Con los dos equipos jugándose algo menos de lo que sería normal a estas alturas de la temporada, con el Viveros Herol instalado en posiciones de fase de ascenso y el Alcobendas demasiado lejos de esas plazas, el partido fue de menos a más de intensidad, con los porteros acumulando acciones positivas, aunque más Patotski que Fuentes, lo que propició que Nava fuera poco a poco adquiriendo sus primeras diferencias, con Dani Pérez anotando con cierta facilidad desde el extremo.
Sin mostrar una defensa dura hasta el exceso, el Alcobendas sumó tres exclusiones en los primeros once minutos de partido, siendo dos para Mario Nevado. Este hecho, unido a que el ataque madrileño se estrellaba contra el enorme portero del Viveros Herol (3 goles recibidos en 21 minutos), propició que los goles fueran cayendo como gota malaya en el marco del equipo del equipo visitante, aunque los de casa no aprovechaban todo lo que generaban en la ofensiva.

MÁS DEFENSA QUE ATAQUE

Hasta que Carlos Villagrán no comenzó a conectar con Darío Ajo y Andrés Vila pudo amenazar desde el lateral derecho, el equipo navero se mantuvo durante algunos minutos con ataques demasiado previsibles al borde del pasivo, sujetándose en defensa con las acciones de Patotski.
La distancia en el electrónico, y la menor importancia de los puntos en juego hizo que se notara en los locales una cierta relajación, lo que unido a que el Alcobendas había elevado su nivel defensivo, llevó a que los ataques naveros no fueran tan fluidos como habitualmente, aunque poco importaba porque el 6:0 funcionaba demasiado bien. Tanto que tras el último tanto de Darío Ajo recibiendo una buena asistencia de Vila en el último ataque del primer tiempo, al descanso Nava ‘solo’ había marcado 14 goles, pero recibido 7.

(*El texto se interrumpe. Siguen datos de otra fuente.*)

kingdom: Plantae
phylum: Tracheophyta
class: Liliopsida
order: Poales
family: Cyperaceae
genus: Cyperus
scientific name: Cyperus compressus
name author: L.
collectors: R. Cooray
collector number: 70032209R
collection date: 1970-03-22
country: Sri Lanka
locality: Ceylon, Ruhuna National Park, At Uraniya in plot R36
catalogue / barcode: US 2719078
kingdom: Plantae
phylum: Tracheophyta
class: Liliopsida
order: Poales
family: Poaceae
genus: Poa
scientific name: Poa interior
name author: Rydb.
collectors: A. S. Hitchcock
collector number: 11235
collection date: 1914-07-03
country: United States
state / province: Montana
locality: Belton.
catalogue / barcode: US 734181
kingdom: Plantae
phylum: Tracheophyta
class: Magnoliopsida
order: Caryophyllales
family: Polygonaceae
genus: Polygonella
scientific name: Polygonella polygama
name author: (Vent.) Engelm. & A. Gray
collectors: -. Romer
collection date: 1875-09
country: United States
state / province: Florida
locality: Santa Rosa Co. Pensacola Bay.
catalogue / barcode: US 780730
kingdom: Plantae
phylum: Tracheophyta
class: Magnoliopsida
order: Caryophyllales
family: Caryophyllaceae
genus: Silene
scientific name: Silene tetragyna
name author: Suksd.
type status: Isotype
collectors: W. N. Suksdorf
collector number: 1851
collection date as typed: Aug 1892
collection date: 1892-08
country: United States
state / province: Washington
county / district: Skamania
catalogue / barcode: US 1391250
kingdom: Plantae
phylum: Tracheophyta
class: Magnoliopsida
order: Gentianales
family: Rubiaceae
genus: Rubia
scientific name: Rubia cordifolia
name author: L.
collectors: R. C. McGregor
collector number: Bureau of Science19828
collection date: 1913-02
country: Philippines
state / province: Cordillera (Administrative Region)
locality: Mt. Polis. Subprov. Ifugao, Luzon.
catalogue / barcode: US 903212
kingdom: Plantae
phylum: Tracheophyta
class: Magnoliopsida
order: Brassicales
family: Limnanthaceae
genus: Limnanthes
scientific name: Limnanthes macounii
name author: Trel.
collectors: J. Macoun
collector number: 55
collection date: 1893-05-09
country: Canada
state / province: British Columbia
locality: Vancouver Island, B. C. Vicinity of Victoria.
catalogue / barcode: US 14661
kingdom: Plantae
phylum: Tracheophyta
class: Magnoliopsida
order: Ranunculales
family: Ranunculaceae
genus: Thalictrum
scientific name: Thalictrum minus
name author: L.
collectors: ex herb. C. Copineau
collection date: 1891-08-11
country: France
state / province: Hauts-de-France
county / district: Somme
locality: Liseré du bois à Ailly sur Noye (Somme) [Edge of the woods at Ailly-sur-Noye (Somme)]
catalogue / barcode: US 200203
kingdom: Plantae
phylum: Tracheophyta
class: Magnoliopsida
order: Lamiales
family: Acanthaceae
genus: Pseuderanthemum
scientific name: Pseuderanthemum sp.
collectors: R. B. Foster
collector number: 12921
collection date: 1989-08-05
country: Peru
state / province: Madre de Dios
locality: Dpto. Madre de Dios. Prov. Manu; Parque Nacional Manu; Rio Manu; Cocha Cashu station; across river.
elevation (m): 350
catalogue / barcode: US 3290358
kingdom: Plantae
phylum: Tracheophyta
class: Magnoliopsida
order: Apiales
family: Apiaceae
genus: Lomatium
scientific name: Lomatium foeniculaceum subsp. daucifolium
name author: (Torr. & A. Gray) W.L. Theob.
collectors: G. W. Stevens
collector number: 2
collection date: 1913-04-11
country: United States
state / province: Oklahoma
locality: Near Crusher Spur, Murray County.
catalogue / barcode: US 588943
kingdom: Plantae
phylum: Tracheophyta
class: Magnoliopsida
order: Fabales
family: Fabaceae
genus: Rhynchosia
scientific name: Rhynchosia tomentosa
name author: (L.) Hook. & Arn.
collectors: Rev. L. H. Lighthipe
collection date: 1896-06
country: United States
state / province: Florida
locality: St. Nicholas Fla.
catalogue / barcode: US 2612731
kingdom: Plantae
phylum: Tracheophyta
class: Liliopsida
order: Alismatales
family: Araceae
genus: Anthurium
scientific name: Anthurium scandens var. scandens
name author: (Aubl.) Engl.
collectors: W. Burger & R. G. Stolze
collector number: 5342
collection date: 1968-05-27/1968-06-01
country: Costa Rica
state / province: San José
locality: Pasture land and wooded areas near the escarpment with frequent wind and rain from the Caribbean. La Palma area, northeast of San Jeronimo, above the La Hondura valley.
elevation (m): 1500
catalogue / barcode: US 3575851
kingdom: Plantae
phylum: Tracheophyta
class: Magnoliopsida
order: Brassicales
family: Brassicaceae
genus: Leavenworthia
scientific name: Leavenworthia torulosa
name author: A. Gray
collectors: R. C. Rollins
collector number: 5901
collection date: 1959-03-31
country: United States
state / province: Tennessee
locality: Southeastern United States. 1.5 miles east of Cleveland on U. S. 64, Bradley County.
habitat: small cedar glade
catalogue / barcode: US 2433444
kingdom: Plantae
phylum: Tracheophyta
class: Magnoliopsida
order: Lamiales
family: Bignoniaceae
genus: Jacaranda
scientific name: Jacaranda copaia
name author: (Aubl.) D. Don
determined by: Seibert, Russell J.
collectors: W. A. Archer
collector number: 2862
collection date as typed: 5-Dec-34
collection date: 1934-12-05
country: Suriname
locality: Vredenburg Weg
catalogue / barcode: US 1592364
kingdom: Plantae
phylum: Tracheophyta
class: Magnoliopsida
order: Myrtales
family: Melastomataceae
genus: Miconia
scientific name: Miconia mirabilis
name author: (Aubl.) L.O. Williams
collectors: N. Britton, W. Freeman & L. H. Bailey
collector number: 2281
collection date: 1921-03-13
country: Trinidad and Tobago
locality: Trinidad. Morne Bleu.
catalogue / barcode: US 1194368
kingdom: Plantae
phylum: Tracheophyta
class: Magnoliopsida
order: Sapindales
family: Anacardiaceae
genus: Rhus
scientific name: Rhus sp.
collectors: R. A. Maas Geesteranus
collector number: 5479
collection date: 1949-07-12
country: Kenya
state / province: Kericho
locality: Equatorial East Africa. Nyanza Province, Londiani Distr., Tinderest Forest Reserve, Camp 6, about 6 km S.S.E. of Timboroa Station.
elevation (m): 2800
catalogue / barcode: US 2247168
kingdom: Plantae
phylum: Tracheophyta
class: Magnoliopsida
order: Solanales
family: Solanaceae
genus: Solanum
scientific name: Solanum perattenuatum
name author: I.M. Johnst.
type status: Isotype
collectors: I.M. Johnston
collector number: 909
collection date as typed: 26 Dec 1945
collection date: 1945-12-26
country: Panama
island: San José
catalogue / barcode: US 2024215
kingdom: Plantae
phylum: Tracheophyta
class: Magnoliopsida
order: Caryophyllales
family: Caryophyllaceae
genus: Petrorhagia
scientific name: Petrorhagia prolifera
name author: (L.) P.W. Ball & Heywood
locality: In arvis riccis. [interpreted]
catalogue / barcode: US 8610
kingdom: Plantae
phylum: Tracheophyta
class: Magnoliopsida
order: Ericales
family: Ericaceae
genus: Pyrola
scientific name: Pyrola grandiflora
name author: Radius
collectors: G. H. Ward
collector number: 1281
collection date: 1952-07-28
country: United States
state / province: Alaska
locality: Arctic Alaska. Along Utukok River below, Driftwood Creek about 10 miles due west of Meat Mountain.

Senovilla: “El partido se ha decidido en la primera parte en la que hemos dejado al rival con solo tres goles durante muchos minutos”

El segundo tiempo se inició como acabó la primera parte, con Nava defendiendo bien y atacando regular, a ramalazos de Smetanka, lo que llevó el partido a un 18-9. Pero en cuanto el eslovaco frenaba el partido Alcobendas se recuperaba, como cuando marcó un parcial de 0-3 que rápidamente fue respondido por los locales, que defendiendo el marco ahora protegido por Aleix Toro no bajaron el nivel.
Pero el ataque sufrió un bajón de intensidad demasiado grande que el rival castigó en forma de contragolpes. Tanto fue así que con el 22-17 Álvaro Senovilla paró el partido para dejar claro a sus jugadores que había que mejorar. En la portería madrileña, Ramón Fuentes amargaba la tarde a Dani Pérez y los lanzadores visitantes encontraban los espacios para dejar sin opciones de réplica a Aleix Toro, que demostró buenas maneras.

APRETANDO AL FINAL

Pero bastó con que de nuevo el Viveros Herol subiera el nivel, que coincidió con la entrada de Prokop en la pista, para que también lo hiciera la diferencia. El lateral realizó una exhibición de fundamentos individuales en el uno para uno durante el tiempo que estuvo en la pista, y fue junto a los porteros lo mejor del Balonmano Nava en una victoria de la que quizá no puedan sacarse demasiadas conclusiones más allá de que la defensa continúa muy bien armada, mientras que en ataque sigue habiendo margen de mejora.